### EXERCISE GOAL
Nothing outside the range is to be copied. From the entries below, reproduce exactly the lines starting at the one with "exposure_s: 1/125" and ending at the one with "vfov_deg: 66.5", without pictures.

*** EXERCISE DATA ***

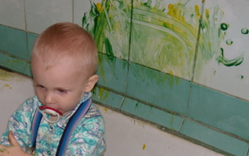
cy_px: 140
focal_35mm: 60
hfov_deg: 33.2
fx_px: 407
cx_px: 56
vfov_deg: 21.2
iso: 80
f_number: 3.6
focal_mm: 6.4
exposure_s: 1/30
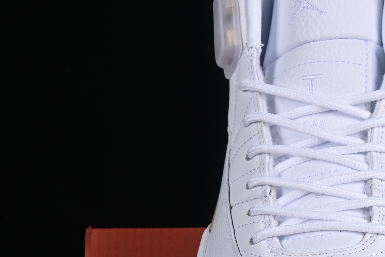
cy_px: 249
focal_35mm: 181
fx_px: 1935
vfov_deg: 7.6
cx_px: 423
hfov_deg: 11.2
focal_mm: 50
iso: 160
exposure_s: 1/125
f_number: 8
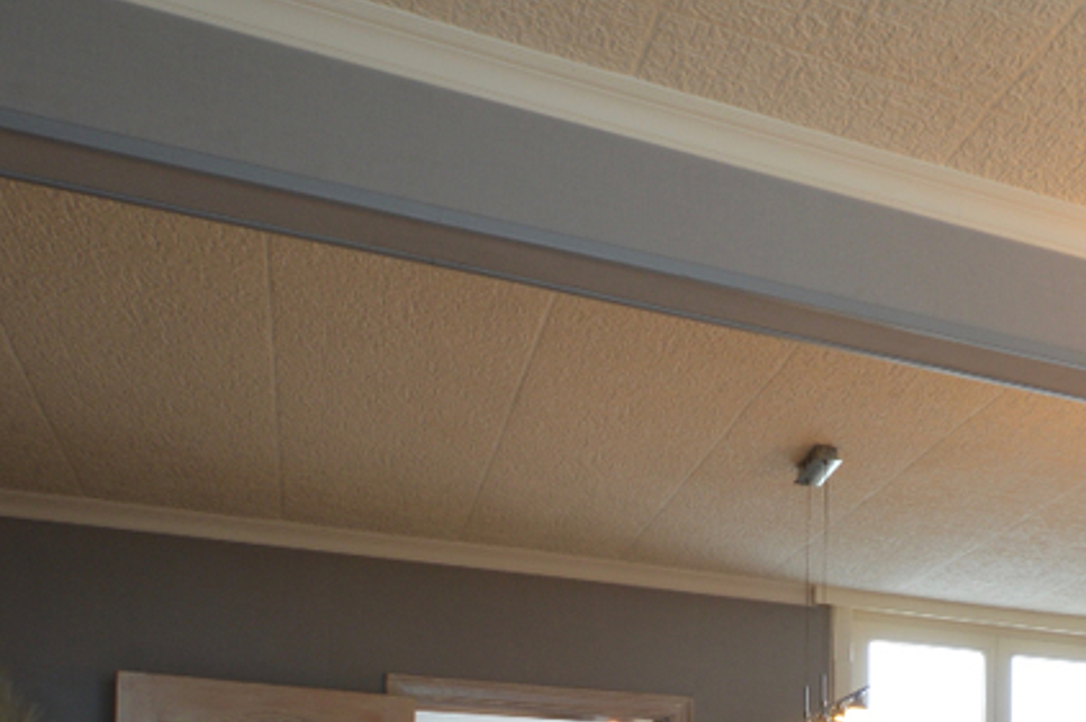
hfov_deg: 29.1
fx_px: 1446
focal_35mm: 48
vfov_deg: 25.0
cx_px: 1555
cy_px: 886
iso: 100
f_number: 9
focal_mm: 10
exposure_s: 1/1.3
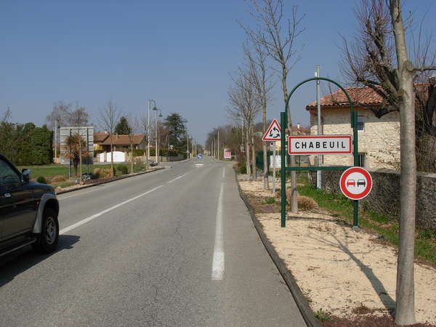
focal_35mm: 38
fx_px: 479
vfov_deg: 37.7
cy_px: 164
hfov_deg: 49.0
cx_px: 218
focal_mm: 6.3
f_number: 4.9
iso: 79
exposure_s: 1/912
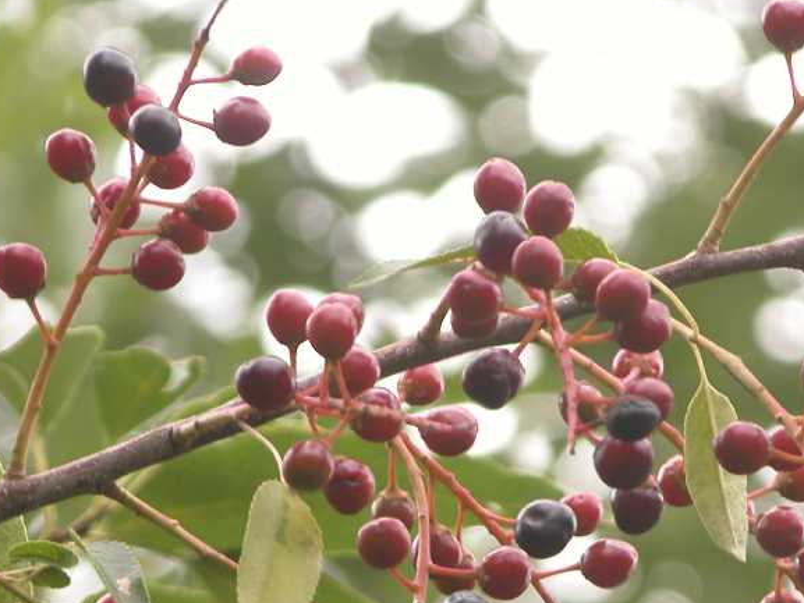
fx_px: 14427
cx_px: 429
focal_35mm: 621
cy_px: 542
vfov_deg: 2.4
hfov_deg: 3.2
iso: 100
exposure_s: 1/157
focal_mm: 71.2
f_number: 4.2
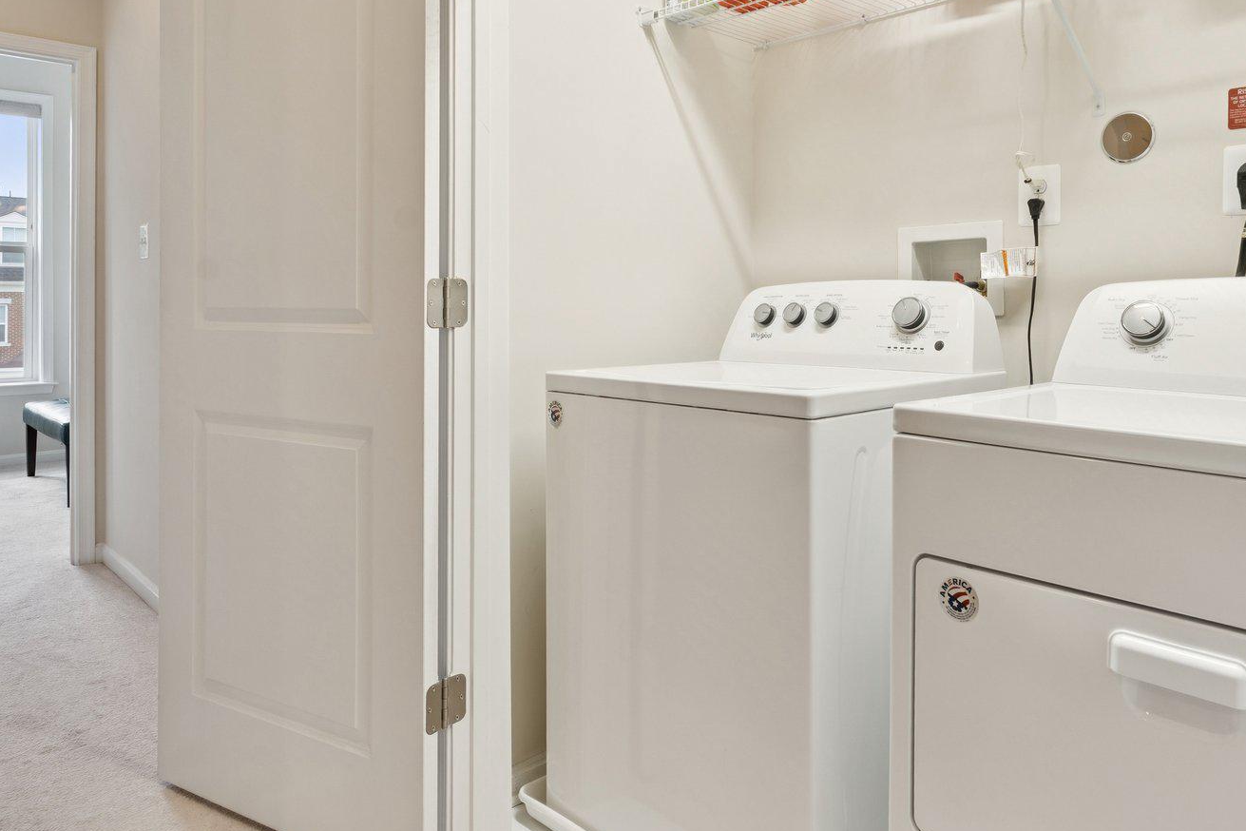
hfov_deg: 69.7
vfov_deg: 49.7
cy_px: 350
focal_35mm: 26
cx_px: 682
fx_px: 892
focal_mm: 16.5
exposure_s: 1/25
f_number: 7.1
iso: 200
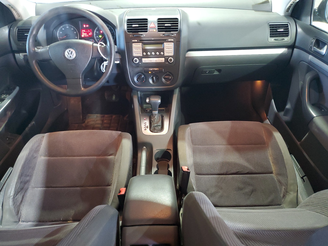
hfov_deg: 67.3
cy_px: 123
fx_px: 246
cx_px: 164
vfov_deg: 53.1
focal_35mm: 26
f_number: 1.5
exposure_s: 1/17
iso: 296
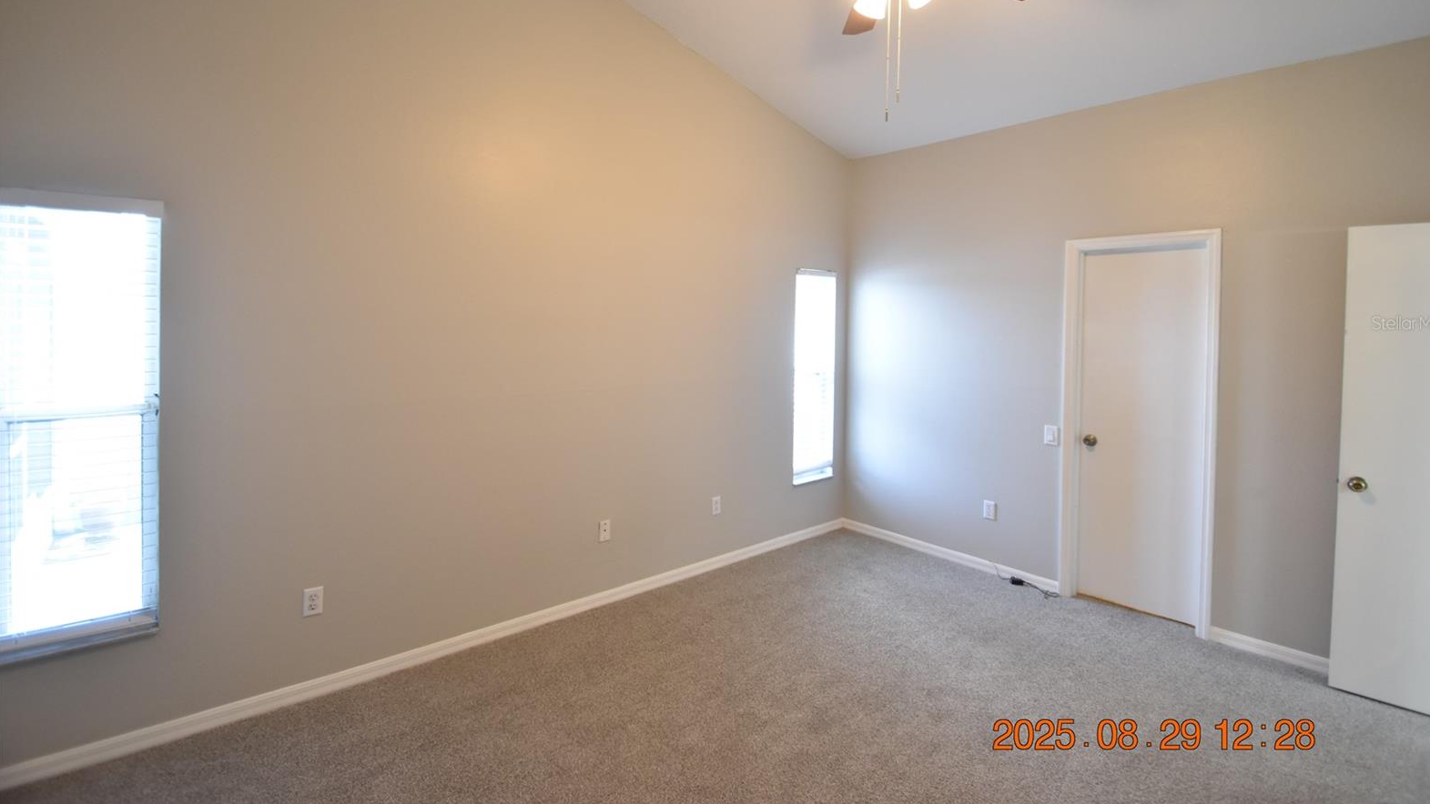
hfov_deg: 99.4
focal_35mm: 16
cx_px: 725
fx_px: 607
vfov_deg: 66.5
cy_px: 323
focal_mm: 10
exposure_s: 1/45
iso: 800
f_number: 3.5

*** End of EXERCISE DATA ***

### PROBLEM SOLUTION
exposure_s: 1/125
f_number: 8
hfov_deg: 29.1
fx_px: 1446
focal_35mm: 48
vfov_deg: 25.0
cx_px: 1555
cy_px: 886
iso: 100
f_number: 9
focal_mm: 10
exposure_s: 1/1.3
focal_35mm: 38
fx_px: 479
vfov_deg: 37.7
cy_px: 164
hfov_deg: 49.0
cx_px: 218
focal_mm: 6.3
f_number: 4.9
iso: 79
exposure_s: 1/912
fx_px: 14427
cx_px: 429
focal_35mm: 621
cy_px: 542
vfov_deg: 2.4
hfov_deg: 3.2
iso: 100
exposure_s: 1/157
focal_mm: 71.2
f_number: 4.2
hfov_deg: 69.7
vfov_deg: 49.7
cy_px: 350
focal_35mm: 26
cx_px: 682
fx_px: 892
focal_mm: 16.5
exposure_s: 1/25
f_number: 7.1
iso: 200
hfov_deg: 67.3
cy_px: 123
fx_px: 246
cx_px: 164
vfov_deg: 53.1
focal_35mm: 26
f_number: 1.5
exposure_s: 1/17
iso: 296
hfov_deg: 99.4
focal_35mm: 16
cx_px: 725
fx_px: 607
vfov_deg: 66.5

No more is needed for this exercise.